Basis of the specificity of rodent trypanosomes for their natural hosts

Abstract

The strong natural insusceptibility of mice to infection with the rat-specific Trypanosoma lewisi was investigated in a variety of mouse strains. Parasite elimination by all strains was similar involving a lag phase of about 7 h of constant parasitemia followed by rapid clearance (half-times of 55 and 130 min in different strains). In vitro cultures were utilized to determine whether mouse cells and serum were inherently deficient in supporting T. lewisi or, alternatively, toxic for the parasite; neither was found to be the case.
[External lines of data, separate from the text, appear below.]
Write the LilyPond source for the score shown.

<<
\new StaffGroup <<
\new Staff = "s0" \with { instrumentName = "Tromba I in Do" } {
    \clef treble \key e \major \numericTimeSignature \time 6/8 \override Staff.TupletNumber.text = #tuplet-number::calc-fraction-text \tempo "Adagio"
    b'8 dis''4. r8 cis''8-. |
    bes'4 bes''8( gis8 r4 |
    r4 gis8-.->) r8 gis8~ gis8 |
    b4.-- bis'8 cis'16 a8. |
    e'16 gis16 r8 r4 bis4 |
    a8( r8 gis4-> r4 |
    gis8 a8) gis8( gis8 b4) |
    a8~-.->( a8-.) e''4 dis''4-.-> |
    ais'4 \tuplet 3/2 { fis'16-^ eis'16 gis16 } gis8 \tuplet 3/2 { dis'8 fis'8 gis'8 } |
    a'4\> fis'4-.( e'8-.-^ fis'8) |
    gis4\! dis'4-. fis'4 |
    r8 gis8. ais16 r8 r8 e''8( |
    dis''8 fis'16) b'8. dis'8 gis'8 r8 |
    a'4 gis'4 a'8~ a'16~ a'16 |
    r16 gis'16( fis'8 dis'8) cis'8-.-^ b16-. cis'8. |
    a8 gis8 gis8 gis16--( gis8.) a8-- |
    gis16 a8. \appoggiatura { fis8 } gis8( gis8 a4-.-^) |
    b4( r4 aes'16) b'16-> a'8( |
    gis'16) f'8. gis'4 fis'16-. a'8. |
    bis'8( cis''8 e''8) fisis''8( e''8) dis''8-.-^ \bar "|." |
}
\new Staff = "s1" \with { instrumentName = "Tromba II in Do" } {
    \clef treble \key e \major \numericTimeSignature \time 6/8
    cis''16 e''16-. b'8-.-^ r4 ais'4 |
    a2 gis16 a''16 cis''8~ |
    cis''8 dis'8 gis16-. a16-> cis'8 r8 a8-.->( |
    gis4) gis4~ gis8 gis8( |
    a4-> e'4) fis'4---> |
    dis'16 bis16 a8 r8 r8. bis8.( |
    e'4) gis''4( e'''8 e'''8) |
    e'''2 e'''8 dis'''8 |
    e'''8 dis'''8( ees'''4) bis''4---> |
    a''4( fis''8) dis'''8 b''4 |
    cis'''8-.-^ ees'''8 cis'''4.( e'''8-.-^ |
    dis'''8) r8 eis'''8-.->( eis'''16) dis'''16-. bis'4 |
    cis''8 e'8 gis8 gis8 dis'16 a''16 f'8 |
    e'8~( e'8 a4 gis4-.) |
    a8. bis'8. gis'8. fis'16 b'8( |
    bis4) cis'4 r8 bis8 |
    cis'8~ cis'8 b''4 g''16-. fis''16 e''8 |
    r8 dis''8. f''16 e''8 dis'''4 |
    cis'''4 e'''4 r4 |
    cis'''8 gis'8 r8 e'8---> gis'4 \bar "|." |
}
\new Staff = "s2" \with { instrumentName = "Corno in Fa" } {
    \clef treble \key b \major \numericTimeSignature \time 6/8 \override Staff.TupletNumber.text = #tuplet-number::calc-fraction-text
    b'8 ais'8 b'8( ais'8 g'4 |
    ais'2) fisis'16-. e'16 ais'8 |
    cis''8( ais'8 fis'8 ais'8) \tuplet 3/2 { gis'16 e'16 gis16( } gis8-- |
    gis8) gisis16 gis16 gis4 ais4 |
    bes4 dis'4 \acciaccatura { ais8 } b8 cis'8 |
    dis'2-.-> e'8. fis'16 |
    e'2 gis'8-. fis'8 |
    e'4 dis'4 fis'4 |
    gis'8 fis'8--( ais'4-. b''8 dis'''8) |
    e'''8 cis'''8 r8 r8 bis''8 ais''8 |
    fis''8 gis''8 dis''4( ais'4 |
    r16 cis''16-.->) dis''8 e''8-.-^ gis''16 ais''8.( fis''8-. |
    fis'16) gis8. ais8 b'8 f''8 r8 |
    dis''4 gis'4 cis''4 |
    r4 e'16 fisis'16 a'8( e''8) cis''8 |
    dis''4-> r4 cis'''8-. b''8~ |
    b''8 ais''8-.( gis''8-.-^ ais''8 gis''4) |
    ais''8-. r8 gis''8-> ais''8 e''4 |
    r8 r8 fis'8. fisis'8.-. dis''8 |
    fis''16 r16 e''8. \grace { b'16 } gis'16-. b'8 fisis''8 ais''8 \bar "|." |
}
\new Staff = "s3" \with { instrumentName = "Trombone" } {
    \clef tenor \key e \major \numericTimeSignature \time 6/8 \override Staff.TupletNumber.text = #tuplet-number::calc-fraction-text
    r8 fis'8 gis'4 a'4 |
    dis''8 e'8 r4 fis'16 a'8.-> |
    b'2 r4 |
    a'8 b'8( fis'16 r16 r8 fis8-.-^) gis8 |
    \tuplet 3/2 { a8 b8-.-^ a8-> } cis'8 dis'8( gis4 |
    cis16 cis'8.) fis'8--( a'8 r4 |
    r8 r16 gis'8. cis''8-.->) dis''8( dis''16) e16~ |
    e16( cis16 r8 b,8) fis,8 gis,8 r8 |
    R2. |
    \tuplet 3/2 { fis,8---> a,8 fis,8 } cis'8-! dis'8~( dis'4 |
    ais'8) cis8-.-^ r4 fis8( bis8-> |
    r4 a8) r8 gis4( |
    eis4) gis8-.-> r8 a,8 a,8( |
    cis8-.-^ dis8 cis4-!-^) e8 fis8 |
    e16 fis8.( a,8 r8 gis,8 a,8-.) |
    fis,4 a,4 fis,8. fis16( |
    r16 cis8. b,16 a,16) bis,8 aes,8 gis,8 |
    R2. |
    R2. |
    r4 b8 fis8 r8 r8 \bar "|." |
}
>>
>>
In attempts to prolong T. lewisi survival and growth, mice were treated with various preparations, including T. lewisi sonicates, rabbit antiserum against mouse macrophages, silica dust, normal rat and rabbit sera and crude immunoglobulin fractions, and combinations of silica dust and serum or immunoglobulin fractions. The most striking effects were obtained with combinations of silica dust and serum, resulting in extensive T. lewisi growth and death of a portion of the infected mice. These results, together with microscopic observations, suggested that the principal mechanism responsible for murine resistance to heterologous trypanosomes is a type of antibody-dependent, cell-mediated immunity involving granulocytes and (probably) platelets.